While grinding out something new like MankatoLIFE, it’s a huge encouragement to occasionally, very occasionally, run into a kindred spirit with the potential to have an impact on the project at hand.
Meeting Mike Lagerquist was one of those occasions.
On the heels of this introductory story, MankatoLIFE will be publishing the first installment of a new regular column. We’re describing that column like so, “ARTchitecture is a regular feature by Mike Lagerquist. Mike highlights Mankato Area public artwork that has become part of the landscape as well as spotlighting architecturally significant local buildings — both existing and no longer standing.”
People [of Mankato] don’t wait for someone else to start something. They go out and create it! It also applies to the many things you can get involved with. It’s all possible here!
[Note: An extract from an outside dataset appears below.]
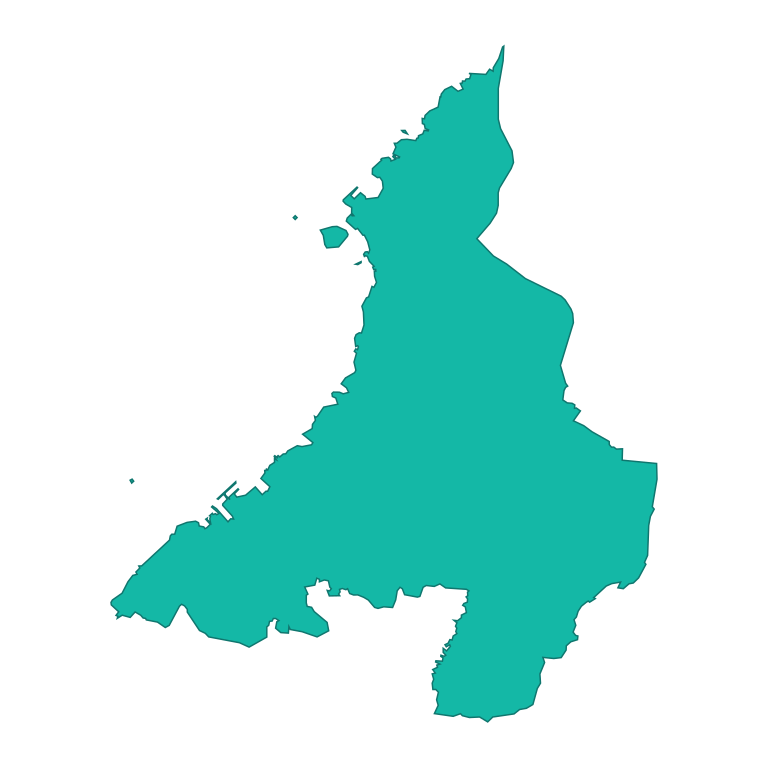 outline of Kota Cilegon, Banten, Indonesia
{"feature_id": "22746128B25933583546422", "entity_name": "Kota Cilegon", "entity_type": "district", "adm_level": 2, "iso_a3": "IDN", "parent_name": "Indonesia", "parent_adm1": "Banten", "projection": "orthographic", "projection_center": [106.002, -5.978], "detail": "fine", "context": "isolated", "style": "filled", "palette": "teal", "viewbox_px": 768, "rotation_deg": 0, "n_neighbors": 0, "source": "geoboundaries", "source_scale": "gbopen_adm2", "svg_char_len": 6113}
<svg xmlns="http://www.w3.org/2000/svg" viewBox="0 0 768 768"><path d="M111.3,604.9L118.7,611.8L116.0,615.4L117.9,616.3L117.3,618.3L122.2,615.2L130.2,617.4L135.1,612.0L140.7,615.2L143.1,618.0L145.6,618.4L146.3,619.9L157.5,622.1L165.3,627.5L169.2,625.4L179.5,606.1L181.6,604.3L184.6,605.9L187.3,609.4L187.3,612.1L199.5,630.5L205.3,633.3L208.7,636.9L239.4,642.7L249.1,647.1L266.8,637.1L266.8,626.9L268.7,625.3L269.5,621.4L272.2,621.0L273.3,618.5L275.7,618.5L278.9,620.6L276.8,621.8L275.6,628.2L280.8,632.6L288.4,633.1L288.9,626.6L290.3,629.5L302.1,631.7L317.1,636.9L328.7,630.8L327.1,622.4L314.2,611.6L311.6,607.3L307.2,606.4L306.3,603.0L306.3,595.2L307.9,594.1L304.7,587.0L314.8,585.1L316.8,578.2L319.4,579.3L319.4,581.8L324.3,580.0L328.4,580.8L329.8,587.1L331.3,588.7L329.6,590.9L327.2,590.4L329.3,595.9L339.7,595.7L338.6,594.0L340.1,591.9L339.5,589.4L342.3,588.5L345.9,589.7L347.6,588.7L349.7,593.5L353.6,595.0L357.8,594.9L363.7,597.3L368.3,600.0L374.6,607.4L378.0,608.4L383.8,606.8L392.6,607.5L395.7,599.9L397.2,590.8L400.0,587.3L402.3,588.7L404.6,594.7L417.4,597.1L419.9,596.4L423.1,587.3L426.2,585.5L434.3,586.4L439.9,583.9L445.6,587.9L466.4,589.3L468.9,590.9L467.5,592.2L467.8,595.7L466.1,596.9L467.6,598.9L467.3,602.2L463.9,603.5L462.7,605.3L465.3,606.9L466.4,612.6L461.4,615.1L461.4,617.7L457.6,620.7L453.9,620.3L456.9,622.8L455.5,626.3L456.8,628.1L455.8,631.6L456.9,633.6L453.2,636.0L452.1,640.0L449.9,639.6L448.1,643.2L445.0,644.7L446.3,646.8L449.7,644.8L450.4,646.3L446.6,650.9L443.2,648.3L443.2,652.4L445.8,655.2L444.2,656.3L441.0,655.2L440.8,656.4L443.0,657.8L442.4,661.2L435.9,660.8L435.6,662.0L439.9,664.1L436.8,665.1L437.5,667.3L432.7,669.5L435.3,673.1L432.2,673.9L433.7,679.3L432.2,683.2L432.9,689.5L435.8,689.5L438.4,692.2L436.6,699.8L438.2,705.3L434.4,713.6L453.2,716.3L460.5,713.7L462.4,715.7L469.4,717.5L479.6,717.0L487.7,721.9L492.8,717.0L514.1,713.9L519.6,709.5L526.4,708.3L532.9,704.5L537.3,688.5L540.5,683.2L539.9,674.0L544.6,662.5L542.9,657.4L553.8,658.5L561.2,657.6L566.1,650.1L566.3,645.8L570.8,641.8L577.5,639.7L577.9,636.0L575.6,635.4L573.1,632.1L575.8,625.3L574.0,619.7L576.4,617.0L578.1,611.3L581.4,606.2L586.6,602.0L588.3,601.1L589.6,602.2L595.3,598.6L593.7,597.6L606.3,586.0L611.8,583.6L620.6,582.1L617.9,587.8L623.3,588.7L629.0,583.8L633.3,583.0L638.6,577.9L645.9,564.3L644.5,562.4L647.6,555.4L648.7,525.5L650.4,516.4L654.2,509.1L652.3,506.8L657.0,479.2L656.6,463.5L622.2,460.2L622.5,448.8L616.4,449.1L613.8,447.1L611.5,447.2L609.3,444.6L609.2,441.5L591.9,431.7L583.8,425.7L573.4,420.8L580.4,410.9L576.3,408.0L574.5,408.3L574.8,404.9L572.1,403.3L567.2,402.9L562.8,399.9L564.0,390.6L565.6,387.4L567.7,386.1L565.6,383.2L560.4,365.4L573.4,322.7L572.7,313.6L571.0,309.1L565.1,299.9L561.2,296.2L525.4,278.6L506.7,264.1L493.4,256.0L476.8,238.7L490.1,223.2L496.5,213.2L498.2,205.4L498.2,192.8L499.5,188.0L511.2,168.5L513.5,162.5L512.0,150.8L500.6,128.7L498.3,119.2L498.3,88.4L503.1,60.8L503.8,46.1L502.6,47.0L498.8,58.5L493.3,67.7L493.1,71.2L489.6,69.2L485.9,74.4L469.0,73.4L471.0,74.4L469.6,78.7L466.1,79.0L464.9,81.2L462.5,81.0L462.3,83.0L460.3,83.4L463.1,89.1L458.0,91.3L451.6,86.3L444.8,89.6L441.3,94.0L440.6,97.7L440.2,96.1L438.1,107.1L429.8,110.9L425.1,115.4L424.5,118.8L422.2,118.4L422.4,123.6L424.3,124.4L425.2,128.5L428.6,129.9L428.2,130.9L424.2,130.3L422.8,133.9L418.5,135.7L418.3,137.9L416.8,138.3L415.8,140.6L407.0,139.3L401.4,139.7L397.0,143.2L394.3,143.3L395.9,147.2L393.0,153.8L399.6,156.9L399.2,157.8L396.0,158.0L395.0,156.0L393.4,155.7L392.8,156.6L395.4,159.3L391.0,161.0L390.6,159.0L388.5,157.3L382.1,158.3L380.9,159.3L381.6,160.2L372.5,168.5L372.3,174.1L377.4,177.6L379.8,177.3L382.4,181.1L383.2,188.3L378.1,197.5L365.9,199.0L365.1,196.4L360.5,192.7L354.2,198.8L350.8,195.5L357.6,187.7L357.0,187.1L343.3,199.8L343.1,201.2L345.7,204.0L351.7,207.5L351.6,213.0L353.8,215.7L352.1,215.8L351.0,214.3L347.2,218.1L346.3,221.1L355.5,229.4L357.6,228.4L362.9,235.2L364.4,235.2L367.7,241.8L369.8,249.8L368.6,253.2L367.3,251.7L365.2,252.0L363.6,254.3L364.6,257.1L364.7,255.5L367.4,256.3L369.4,261.4L374.1,266.3L372.7,267.1L373.6,269.3L375.7,269.4L375.8,271.2L374.3,271.0L374.6,276.3L376.5,282.4L373.9,287.3L372.0,286.4L368.6,296.9L366.4,297.9L361.9,306.2L363.4,311.9L364.0,325.0L361.5,333.0L359.2,332.8L356.1,334.6L354.6,338.3L355.7,346.5L357.7,345.7L358.4,346.8L357.5,349.7L355.8,348.9L354.3,351.3L356.5,353.2L354.0,362.1L355.9,370.2L354.7,372.6L345.5,377.9L341.2,383.8L346.5,387.8L348.7,392.4L343.2,393.8L339.4,392.2L333.4,392.1L331.9,393.5L332.4,396.5L335.8,398.0L337.8,404.2L323.7,407.1L317.5,416.2L315.9,417.3L314.6,416.4L315.4,420.4L312.5,424.3L312.2,428.6L302.6,434.2L312.9,442.6L311.5,444.8L302.0,446.6L297.3,445.7L287.8,450.9L285.8,453.8L283.2,454.0L279.8,456.9L278.1,455.6L276.9,456.8L277.9,458.2L274.8,455.7L274.2,456.3L276.3,459.7L274.5,458.7L274.5,462.4L269.8,465.4L267.7,470.0L266.4,469.1L265.9,470.5L264.7,470.5L264.9,473.0L260.9,478.5L269.9,486.7L267.6,491.3L266.0,491.2L262.2,494.7L255.3,486.9L245.6,495.2L236.8,497.1L234.3,493.9L238.6,489.5L238.0,488.8L229.0,497.2L229.8,499.6L225.4,495.1L225.0,493.0L235.9,483.1L235.7,481.7L217.3,498.8L218.2,499.3L222.8,494.8L224.3,494.9L227.2,499.2L222.7,504.0L222.7,505.4L232.2,515.9L233.6,519.0L230.7,518.8L228.0,521.8L216.5,508.7L212.5,506.0L211.6,507.0L219.0,513.4L216.8,514.7L215.5,513.7L213.0,514.5L212.3,513.3L209.6,515.7L210.5,516.4L209.8,518.8L210.6,523.0L206.9,519.3L207.2,518.2L205.7,519.2L210.3,524.3L206.9,527.7L204.9,528.7L203.8,526.9L199.2,526.0L198.5,522.7L195.6,521.2L187.0,522.4L177.1,526.2L174.7,534.2L171.8,534.2L170.3,535.9L169.5,540.1L141.7,565.9L138.8,566.0L139.8,568.0L135.9,572.0L137.1,574.3L132.8,575.4L128.0,581.7L122.1,593.2L112.4,600.0L111.0,602.4L111.3,604.9ZM346.0,230.5L337.0,226.4L332.3,226.7L320.3,230.1L323.3,235.4L324.8,244.5L326.8,247.9L338.6,246.9L347.5,236.2L348.0,234.3L346.0,230.5ZM295.2,219.5L297.1,217.6L295.2,215.7L293.3,217.6L295.2,219.5ZM407.4,133.9L405.1,130.4L401.7,130.5L403.1,132.2L407.4,133.9ZM131.7,483.1L133.7,481.2L132.1,479.1L130.1,480.2L131.7,483.1ZM357.8,264.6L361.1,262.7L361.1,261.6L355.6,264.2L357.8,264.6Z" fill="#14b8a6" stroke="#0f766e" stroke-width="1.5"/></svg>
“I’ve spent a lot of Saturday afternoons at the Blue Earth County Historical Society and I’ve collected a lot of information that’s just sitting on my computer hard drive,” he said about the motivation for the column. “I want to be able to share that with people, so they know that building they walk past every day, what it used to be. That type of thing adds context to your life because we’re all just passing through.”
If you’ve been around the Mankato area for any length of time, you’ve most likely had an encounter with Lagerquist, a life-long resident of the region. For many years his byline appeared in area newspapers. He was the Director of Public Relations for MSU’s Department of Theatre and Dance for almost 16 years. His current paying gig is with VINE Faith in Action.
The chances are high, though, that you’ve run into him in one of his many volunteer activities. “Volunteering gives me great satisfaction,” he said. “I work with the Mankato Kiwanis Club — where I’m currently vice president — on Thunder of Drums, Kiwanis Holiday Lights, and in many other ways. I love to help take down and install the CityArt Sculpture pieces. I have volunteered for the last several years at MSU commencement ceremonies. It’s a great way to contribute to your community.”
It’s fitting that Lagerquist would find his way to contributing to MankatoLIFE. Though he never got to his thesis, he completed the coursework for an MFA in Creative writing. Additionally, he was an active contributor to one of two previous regional arts and culture publications, Applauze. Both Applauze and the other publication, Static, influenced the founding of this publication.
“I have always been a writer,” Lagerquist said. “After summer days spent at Minnesota Vikings training camps, I often sat down at my mother’s old Royal typewriter to recreate player information to share with friends. In high school, I chose working on the newspaper over taking the final architectural drafting class, thus setting the course for the next couple of decades of my life. In junior high school I wrote poems about each of my teachers. I don’t remember not writing. When I’ve strayed from it, I always get pulled back.”
Arts & Culture Hat
Lagerquist has been integral to the larger cultural community in many ways. Much of his work at the newspapers was art related. “I am a supporter of the arts in every form,” he said. “I’ve walked the boards and sat on the board for the Merely Players Community Theatre; was on the board for Twin Rivers Council for the Arts; and served on multiple task forces for everything from the Post Office redevelopment to the Mankato Civic Center.”
With many Merely Players, Highland Summer Theatre, and other productions under his belt, he’s no stranger to standing in front of an audience. “I don’t learn lines as well as I used to — and even that wasn’t very well, but I love to do interactive improvisation. I have no fear of emceeing events in front of friends and strangers,” he said.
Lagerquist isn’t shy about encouraging others to get involved, “Want to learn what something is really all about? Get out there and do it,” he said.
Lagerquist is clear on how he feels about the Greater Mankato Area, “It comes down to one simple phrase, Mankato is Home,” he said. “I feel connected to the place because of the things that I’ve done through my time here and I feel comfortable, I love to go out and run into people that I know. I love to have the opportunity to take my passions whatever they may be and utilize them to help what’s happening in Mankato and make it a better place.”
“Mankato is a generous community,” he continued. “That goes not only in the traditional sense — people coming forward to make good things happen through donations of time, talent and money — but also with the wealth of talent being shared on so many different levels. This has become so much more apparent in the last decade and a half. People don’t wait for someone else to start something. They go out and create it! It also applies to the many things you can get involved with. It’s all possible here!”
Finally, Lagerquist summed up his role in the community, “I can see the potential and I know the history of it and I want to put those things together and create a brighter future.”